In recent times there's been a lot of talk of whether 3-D printed food is the future of gastronomy. Now the topic has taken a spin that's, well, out of this world. It turns out that NASA has approved funding for the creation of a 3-D printer so astronauts can eat pizza in space.
NASA has awarded a $125,000 grant to Systems & Materials Research Corporation to create what they call a 3D ''food synthesizer'' in the next six months, Quartz reports.
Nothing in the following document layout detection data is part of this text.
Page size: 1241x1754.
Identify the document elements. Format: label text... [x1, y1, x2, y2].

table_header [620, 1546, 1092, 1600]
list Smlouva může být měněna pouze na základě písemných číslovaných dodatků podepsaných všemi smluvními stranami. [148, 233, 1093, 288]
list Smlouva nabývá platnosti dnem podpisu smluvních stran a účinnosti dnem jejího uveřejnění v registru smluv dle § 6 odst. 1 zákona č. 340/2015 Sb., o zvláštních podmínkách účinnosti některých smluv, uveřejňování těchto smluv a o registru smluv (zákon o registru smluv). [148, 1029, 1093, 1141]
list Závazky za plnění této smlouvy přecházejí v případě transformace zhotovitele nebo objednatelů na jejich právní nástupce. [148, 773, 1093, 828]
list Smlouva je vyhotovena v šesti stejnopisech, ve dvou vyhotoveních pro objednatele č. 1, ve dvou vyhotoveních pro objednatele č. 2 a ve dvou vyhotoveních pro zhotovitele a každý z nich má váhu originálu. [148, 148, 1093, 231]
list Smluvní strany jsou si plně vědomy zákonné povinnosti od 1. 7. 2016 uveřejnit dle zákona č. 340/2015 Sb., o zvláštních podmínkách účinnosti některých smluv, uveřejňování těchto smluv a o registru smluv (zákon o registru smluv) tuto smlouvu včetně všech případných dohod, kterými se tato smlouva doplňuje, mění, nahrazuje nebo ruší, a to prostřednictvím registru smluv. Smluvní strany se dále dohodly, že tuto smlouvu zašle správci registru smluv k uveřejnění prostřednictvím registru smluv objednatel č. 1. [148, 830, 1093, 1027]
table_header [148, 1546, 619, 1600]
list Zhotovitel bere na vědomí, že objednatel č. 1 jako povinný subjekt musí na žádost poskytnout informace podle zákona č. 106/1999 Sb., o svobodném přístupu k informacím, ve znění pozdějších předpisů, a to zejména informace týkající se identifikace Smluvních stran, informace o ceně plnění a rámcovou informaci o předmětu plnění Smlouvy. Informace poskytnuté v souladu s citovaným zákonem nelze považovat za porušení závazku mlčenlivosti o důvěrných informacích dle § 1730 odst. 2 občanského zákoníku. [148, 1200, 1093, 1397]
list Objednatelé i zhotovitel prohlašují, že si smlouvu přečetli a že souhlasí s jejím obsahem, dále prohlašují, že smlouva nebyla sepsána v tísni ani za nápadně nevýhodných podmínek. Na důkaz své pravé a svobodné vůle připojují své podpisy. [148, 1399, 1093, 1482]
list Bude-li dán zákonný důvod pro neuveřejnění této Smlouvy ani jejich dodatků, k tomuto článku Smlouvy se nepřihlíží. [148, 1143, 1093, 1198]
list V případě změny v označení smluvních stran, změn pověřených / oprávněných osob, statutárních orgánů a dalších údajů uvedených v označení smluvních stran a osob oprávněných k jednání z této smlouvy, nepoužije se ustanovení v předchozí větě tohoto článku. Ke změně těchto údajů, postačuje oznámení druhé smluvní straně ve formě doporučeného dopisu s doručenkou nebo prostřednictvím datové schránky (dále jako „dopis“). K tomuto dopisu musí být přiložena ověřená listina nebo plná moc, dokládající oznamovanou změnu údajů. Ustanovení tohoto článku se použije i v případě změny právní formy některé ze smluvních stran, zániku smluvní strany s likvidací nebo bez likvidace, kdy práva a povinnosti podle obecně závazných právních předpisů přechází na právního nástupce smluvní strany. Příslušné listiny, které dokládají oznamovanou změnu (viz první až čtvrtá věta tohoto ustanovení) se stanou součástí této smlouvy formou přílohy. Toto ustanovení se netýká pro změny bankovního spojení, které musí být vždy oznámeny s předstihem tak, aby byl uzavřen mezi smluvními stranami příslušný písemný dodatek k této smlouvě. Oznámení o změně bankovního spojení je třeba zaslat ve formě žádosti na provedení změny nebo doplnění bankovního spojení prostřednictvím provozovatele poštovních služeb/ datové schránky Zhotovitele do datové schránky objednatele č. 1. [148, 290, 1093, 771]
Company owner and mechanical engineer Anjan Contractor said the pizza printer is in its conceptual stages. Pizza is a natural choice, he said, because all of its components can be printed individually.
3D Food Printer prototype
This is how it would work: the pizza dough would be baked at the same time it is being printed, then it would be topped with a tomato layer in powder form which would be mixed with water and oil before receiving a final ''protein layer'' that would be derived from milk, animal or plant sources.
''Long distance space travel requires 15-puls years of shelf life. The way we are working on it is, all the carbs, proteins and macro and micro nutrients are in powder form. We take moisture out, and in that form it will last maybe 30 years,'' Contractor said.
The chocolate 3D printer featured in the video below is what helped Contractor secure the NASA grant.
NASA researchers are currently working on a number of options to feed astronatus during their planned Mars Mission in the 2030s. So far, those plans have included a vegan menu and even hydroponic farms so astronauts can grow produce at zero gravity.